Oliver Tobias Zetsche, Florian Johanning, Michael Lasthaus, Luis Gonzalez-Casin (Hrsg.): Pädagogik in der Forensik. Praxisbezogene Einblicke in die Bildungsarbeit im Maßregelvollzug.
Wochenschau Verlag
(Frankfurt am Main) 2023.
239 Seiten.
ISBN 978-3-7344-1519-7.
D: 31,90 EUR,
A: 32,80 EUR.
Reihe: Wochenschau Wissenschaft.
Thema
Patient*innen des Maßregelvollzugs (MRV) nach §§ 63, 64 StGB weisen u.a. prekäre Bildungsbiografien auf. Verschiedene Ansätze der Bildungsarbeit (in den Ebenen Schule, Beruf, Freizeit) gelten als sinnvoller Baustein der stationären Therapie untergebrachter psychisch und suchtkranker Straftäter*innen. Ein einheitliches pädagogisches Hilfskonzept hat sich allerdings in der Forensischen Psychiatrie in Deutschland bislang nicht etablieren können. Der Herausgeberband will diese Lücke mit Erfahrungsberichten, praktisch-methodischen Hinweisen und ersten Evaluationsergebnissen zur Bildungsarbeit im MRV schließen.

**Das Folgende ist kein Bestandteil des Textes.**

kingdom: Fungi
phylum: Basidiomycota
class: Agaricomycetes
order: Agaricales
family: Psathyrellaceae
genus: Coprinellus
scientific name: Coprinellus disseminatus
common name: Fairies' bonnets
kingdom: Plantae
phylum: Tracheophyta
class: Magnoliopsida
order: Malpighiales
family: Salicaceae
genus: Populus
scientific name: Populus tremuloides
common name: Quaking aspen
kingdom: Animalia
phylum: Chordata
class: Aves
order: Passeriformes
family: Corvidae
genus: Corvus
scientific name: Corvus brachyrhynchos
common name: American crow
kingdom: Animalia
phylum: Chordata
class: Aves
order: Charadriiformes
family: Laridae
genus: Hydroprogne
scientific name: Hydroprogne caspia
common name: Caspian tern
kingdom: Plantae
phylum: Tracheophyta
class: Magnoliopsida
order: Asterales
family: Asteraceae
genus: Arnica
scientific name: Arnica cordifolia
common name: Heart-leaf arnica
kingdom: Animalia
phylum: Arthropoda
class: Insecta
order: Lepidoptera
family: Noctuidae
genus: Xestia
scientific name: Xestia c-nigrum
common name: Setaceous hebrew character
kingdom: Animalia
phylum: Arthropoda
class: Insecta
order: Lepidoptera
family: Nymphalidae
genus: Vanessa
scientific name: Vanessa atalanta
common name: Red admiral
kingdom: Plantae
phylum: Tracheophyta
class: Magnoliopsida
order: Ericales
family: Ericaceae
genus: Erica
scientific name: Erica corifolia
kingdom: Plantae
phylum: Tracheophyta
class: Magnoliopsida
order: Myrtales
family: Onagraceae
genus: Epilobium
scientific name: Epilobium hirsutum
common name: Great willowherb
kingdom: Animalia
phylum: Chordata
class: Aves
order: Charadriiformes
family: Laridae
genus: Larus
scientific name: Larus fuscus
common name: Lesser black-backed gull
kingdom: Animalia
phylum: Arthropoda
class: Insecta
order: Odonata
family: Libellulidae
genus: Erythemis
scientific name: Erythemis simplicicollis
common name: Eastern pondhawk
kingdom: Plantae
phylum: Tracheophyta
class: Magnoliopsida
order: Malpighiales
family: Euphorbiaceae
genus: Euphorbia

Herausgeber und Autor*innen
Die Herausgeber arbeiten in unterschiedlichen pädagogischen Positionen in deutschen Maßregelvollzugseinrichtungen, bzw. als wissenschaftlicher Mitarbeiter in einem Berufsbildungswerk (Dr. Zetsche).
Aufbau und Inhalt
Der als Handbuch konzipierte Band ist in fünf Abschnitte unterteilt, welche die Aspekte
- Rahmenbedingungen
- Alphabetisierung und Grundbildung
- Schulabschlüsse (Schulische Bildung)
- Freie Bildungsprojekte
- Evaluation
thematisieren.
Rahmenbedingungen
Der erste Abschnitt gibt einen Überblick über den Bundesverband Pädagogik in der Forensik (Maßregelvollzug) e.V. (der maßgeblich am Erscheinen der Publikation beteiligt ist), thematisiert grundsätzliche Aspekte der Bildungsarbeit im MRV und wirft einen zeitgeschichtlichen Blick auf die Bedingungen pädagogischer Handlungsfelder im MRV, dargestellt an der Entwicklung in der Maßregelvollzugsklinik am Landeskrankenhaus Moringen in Niedersachsen. Die Beiträge verdeutlichen, dass die Geschichte pädagogischer Arbeit im MRV eine historisch eher kurze Spanne umfasst (der erste hauptamtliche Pädagoge im Deutschen MRV wurde 1977 eingestellt), die Aktivitäten des Bundesverbandes Pädagogik einen erheblichen Beitrag zur Standardisierung pädagogischer Methoden beitrugen und die Rahmenbedingungen vor allem durch die bestehenden Defizite der untergebrachten Straftäter*innen geprägt werden.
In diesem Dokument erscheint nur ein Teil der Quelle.